When I use Google to translate these 2 sentences into French, “to Australia” is translated differently: “en Australie” and “à l'Australie”. Why?

distance from Chicago to Australia; distance from London to Australia

are translated into (by Google translate)

distance de Chicago en Australie; distance de Londres à l'Australie

Also if I write in this form: distance Chicago-Australie, then I can omit l' in front of Australie?

  • 2
    Just don't use google translate, it is not reliable. You have already asked a question on this subject, edit it if you want to modify it. Moreover I already gave you the answer in a comment under this question closed as duplicate. If you do not read comments you can edit and modify this closed question and ask for it to be reopened, I'll make an answer. Although you have already accepted an answer that does not answer neither your first question nor this new one.
    – None
    Aug 31 '16 at 6:01

The first suggestion:

Distance de Chicago en Australie

is wrong, it translates to "Distance of Chicago, Australia"

the second one:

Distance de Chicago à l'Australie

is technically correct but sounds odd. I would only use it between two similar entities:

Distance de Chicago à New-York

Distance de la Terre à la Lune

The issue is the form de ... à somewhat convey the idea the distance between both locations depend on which direction it is measured. As it is usually not the case, I would prefer to use the more symmetrical entre ... et which is usable between whatever entities:

Distance entre Chicago et l'Australie.

Distance entre les États-Unis et l'Australie.
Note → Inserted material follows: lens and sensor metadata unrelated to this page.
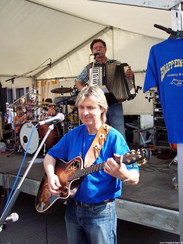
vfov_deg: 47.9
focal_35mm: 39
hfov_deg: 36.8
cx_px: 92
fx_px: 275
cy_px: 122
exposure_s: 1/250
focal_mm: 8
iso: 100
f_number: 3.4
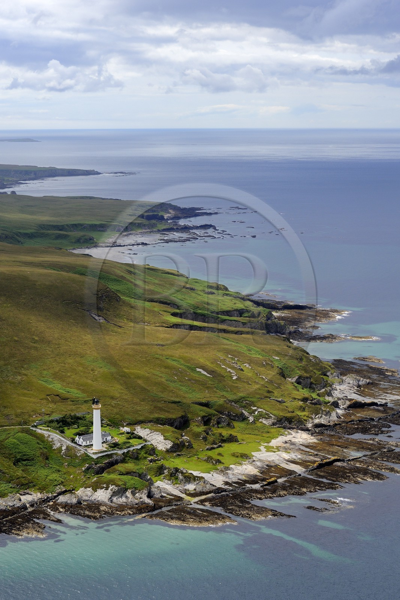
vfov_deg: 28.8
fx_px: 1167
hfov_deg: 19.4
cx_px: 200
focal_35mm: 70
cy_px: 300
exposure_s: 1/800
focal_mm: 70
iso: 400
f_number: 8
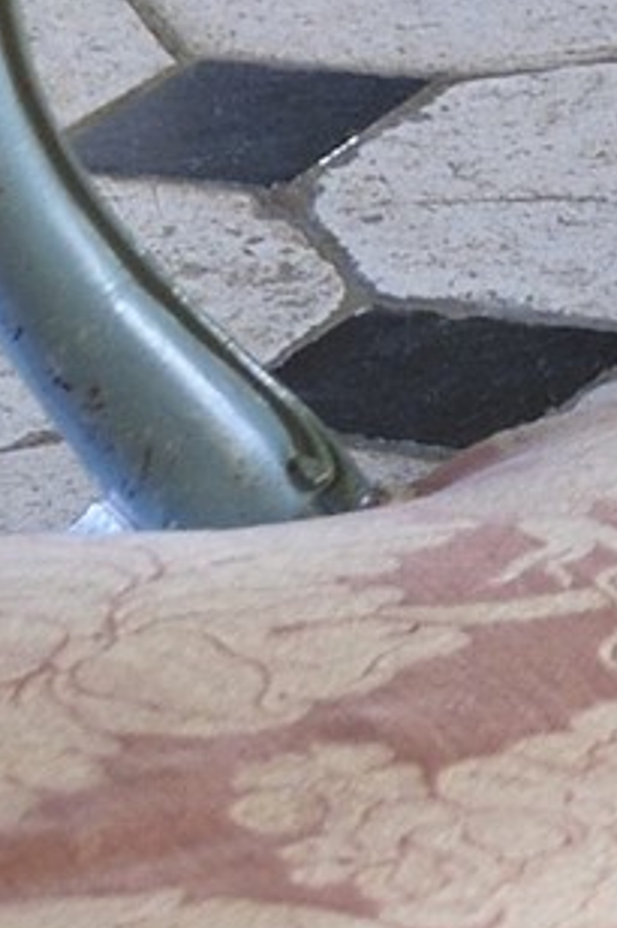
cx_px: 2378
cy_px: -2091
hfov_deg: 3.3
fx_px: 10423
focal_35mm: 405
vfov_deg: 4.8
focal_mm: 52
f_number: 7.1
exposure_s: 1/25
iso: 800
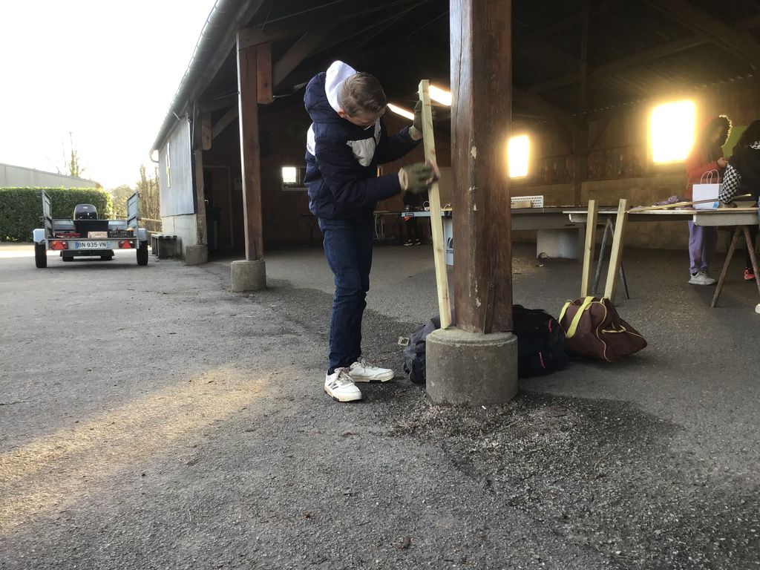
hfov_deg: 58.4
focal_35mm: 31
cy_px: 285
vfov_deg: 45.4
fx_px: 681
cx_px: 380
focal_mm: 3.3
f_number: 2.4
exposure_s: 1/100
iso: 40
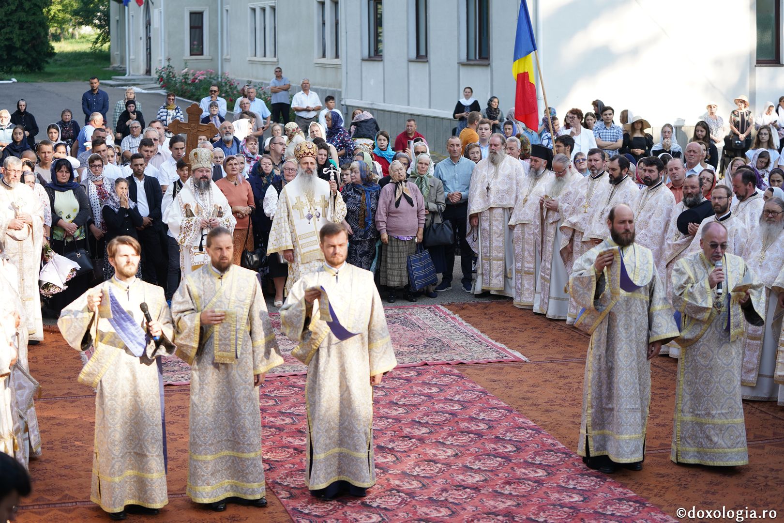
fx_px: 1524
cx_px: 392
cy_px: 262
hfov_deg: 28.8
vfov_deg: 19.5
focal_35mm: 70
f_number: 2.8
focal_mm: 70
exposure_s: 1/400
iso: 160
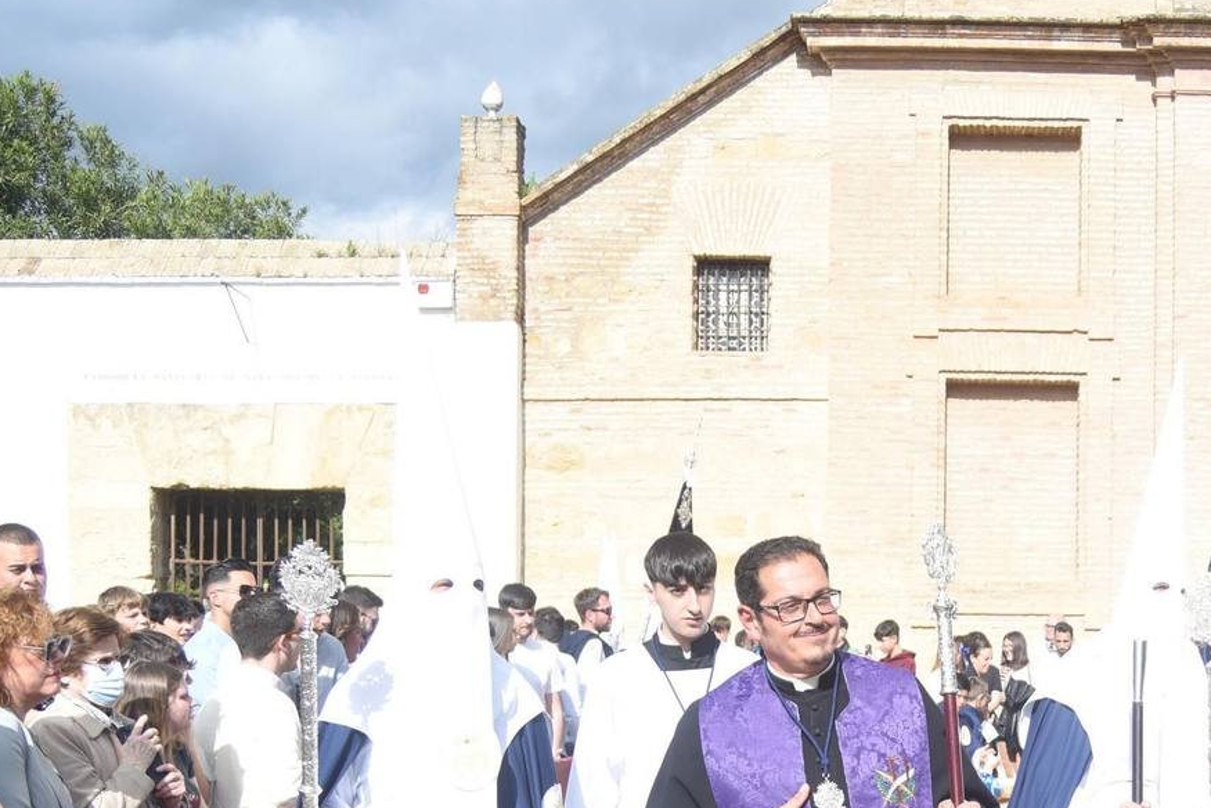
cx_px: 893
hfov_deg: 36.7
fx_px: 1783
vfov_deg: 24.8
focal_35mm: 53
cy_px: 721
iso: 100
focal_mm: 29
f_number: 5
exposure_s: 1/400
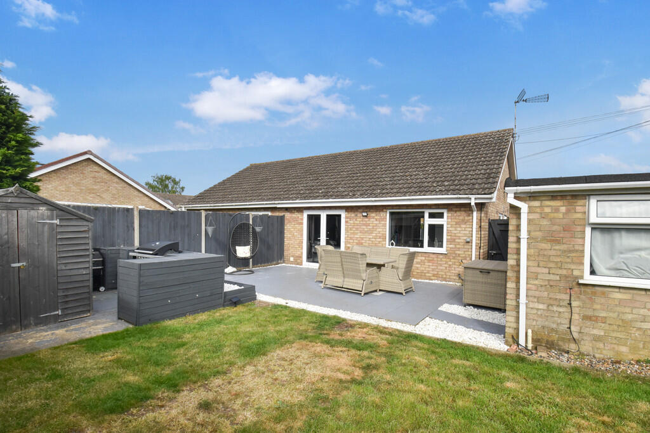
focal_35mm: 17
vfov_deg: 69.7
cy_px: 216
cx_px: 325
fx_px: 311
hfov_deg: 92.4
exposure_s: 1/800
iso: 400
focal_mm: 11.5
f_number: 9
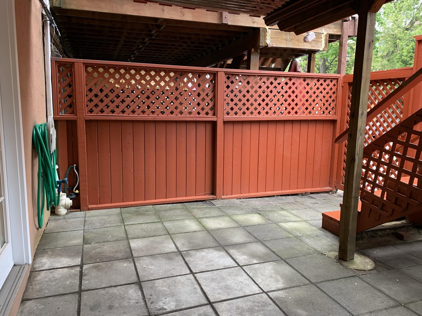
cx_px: 211
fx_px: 317
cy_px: 158
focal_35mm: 26
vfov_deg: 53.1
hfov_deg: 67.3
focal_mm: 4.25
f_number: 1.8
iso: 100
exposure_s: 1/88
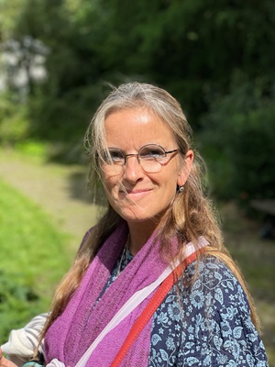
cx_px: 138
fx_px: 551
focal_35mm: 52
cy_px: 184
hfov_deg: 28.0
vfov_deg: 36.8
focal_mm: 6
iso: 32
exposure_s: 1/2398
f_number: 2
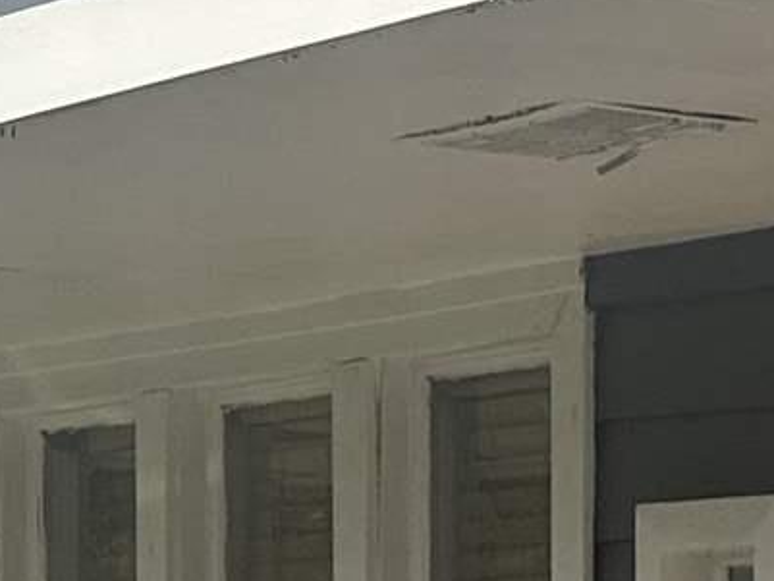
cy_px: 975
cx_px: 2181
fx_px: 4115
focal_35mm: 184
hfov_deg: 9.0
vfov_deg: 7.9
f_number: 1.78
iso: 80
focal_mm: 6.86
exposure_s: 1/4762
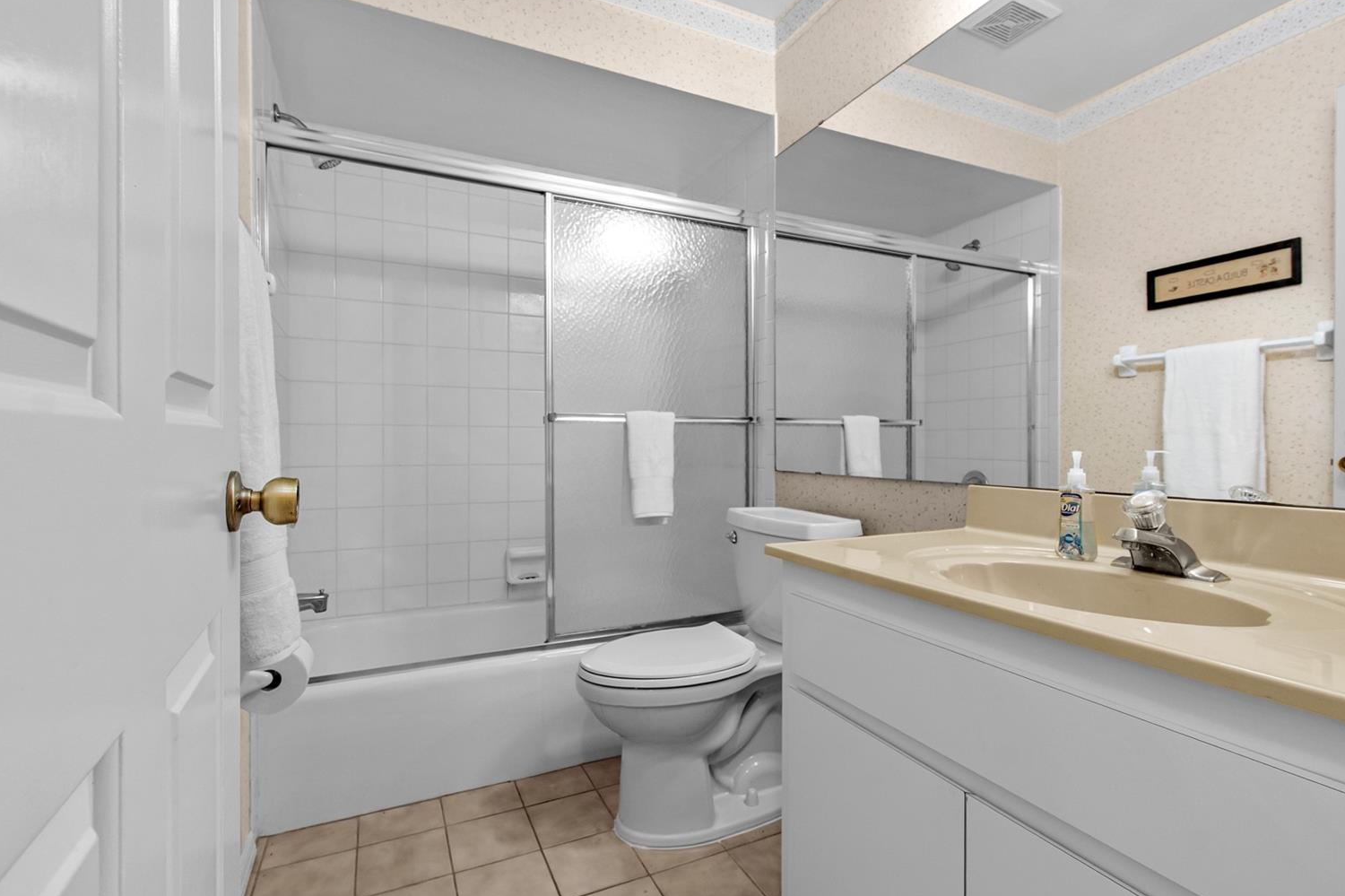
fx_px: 598
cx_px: 707
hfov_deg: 96.7
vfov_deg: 73.7
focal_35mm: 16
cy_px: 437
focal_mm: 10
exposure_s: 1/2.5
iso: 640
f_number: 7.1
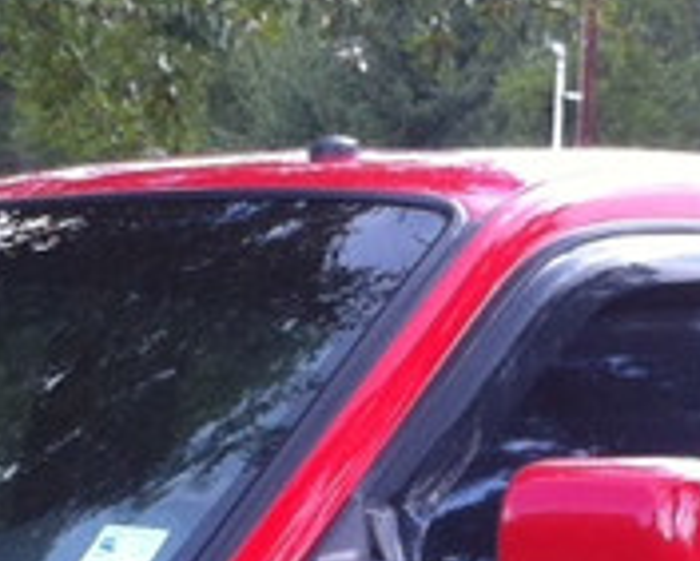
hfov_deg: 9.3
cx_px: 268
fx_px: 4312
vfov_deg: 7.2
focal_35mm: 208
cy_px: 1023
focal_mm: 3.85
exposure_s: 1/120
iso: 80
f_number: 2.8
Distance entre Chicago et Sidney

Distance entre la Terre et le Soleil

  • Même si la dernière solution distance entre A et B sonne juste, j'aurais plutôt tendance à dire distance A-B, distance Chicago-Australie, car on dit distance Terre-Lune.
    – Larme
    Aug 31 '16 at 10:02
  • @larme Pourquoi pas en effet, ça peut se dire aussi.
    – jlliagre
    Aug 31 '16 at 10:45
  • I noticed the these is no l' in front of Australie in distance Chicago-Australie. So I can omit l' with the format distance A-B? Thanks.
    – Tony
    Sep 2 '16 at 0:04
  • You actually need to omit the article when using that construct.
    – jlliagre
    Sep 2 '16 at 0:06
  • Thanks! I will write distance Chicago-Australie. Much easier for me to do.